## Request
Copy the records word for word, starting at the line that contains "Mask: left iliac" and continuing through the end of the records, with both ends included. Leave the pictures out of your copy.

## Raw records
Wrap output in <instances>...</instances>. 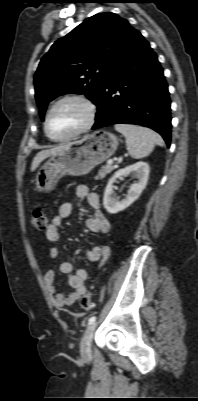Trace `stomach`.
I'll return each instance as SVG.
<instances>
[{
  "instance_id": "0dacf381",
  "label": "stomach",
  "mask_w": 198,
  "mask_h": 401,
  "mask_svg": "<svg viewBox=\"0 0 198 401\" xmlns=\"http://www.w3.org/2000/svg\"><path fill=\"white\" fill-rule=\"evenodd\" d=\"M119 141L116 135L98 130L64 147L44 163L36 175L39 192H49L65 175L82 176L89 173L114 154Z\"/></svg>"
}]
</instances>
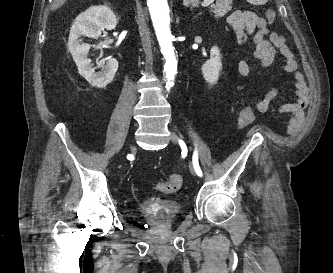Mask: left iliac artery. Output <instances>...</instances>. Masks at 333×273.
Returning a JSON list of instances; mask_svg holds the SVG:
<instances>
[{"mask_svg": "<svg viewBox=\"0 0 333 273\" xmlns=\"http://www.w3.org/2000/svg\"><path fill=\"white\" fill-rule=\"evenodd\" d=\"M179 143L182 144L183 141L179 140ZM192 162H193V167H194V170H195L196 174L199 177H202L203 173H202V170H201V168L199 166V162H198V151L197 150H195L194 153H193Z\"/></svg>", "mask_w": 333, "mask_h": 273, "instance_id": "1", "label": "left iliac artery"}]
</instances>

## Response
Mask: left iliac artery. Output <instances>...</instances>. Masks at 333×273.
Returning a JSON list of instances; mask_svg holds the SVG:
<instances>
[{"mask_svg": "<svg viewBox=\"0 0 333 273\" xmlns=\"http://www.w3.org/2000/svg\"><path fill=\"white\" fill-rule=\"evenodd\" d=\"M179 143L182 144L183 141L179 140ZM192 162H193V167H194V170H195L196 174L199 177H202L203 173H202V170H201V168L199 166V162H198V151L197 150H195L194 153H193Z\"/></svg>", "mask_w": 333, "mask_h": 273, "instance_id": "1", "label": "left iliac artery"}]
</instances>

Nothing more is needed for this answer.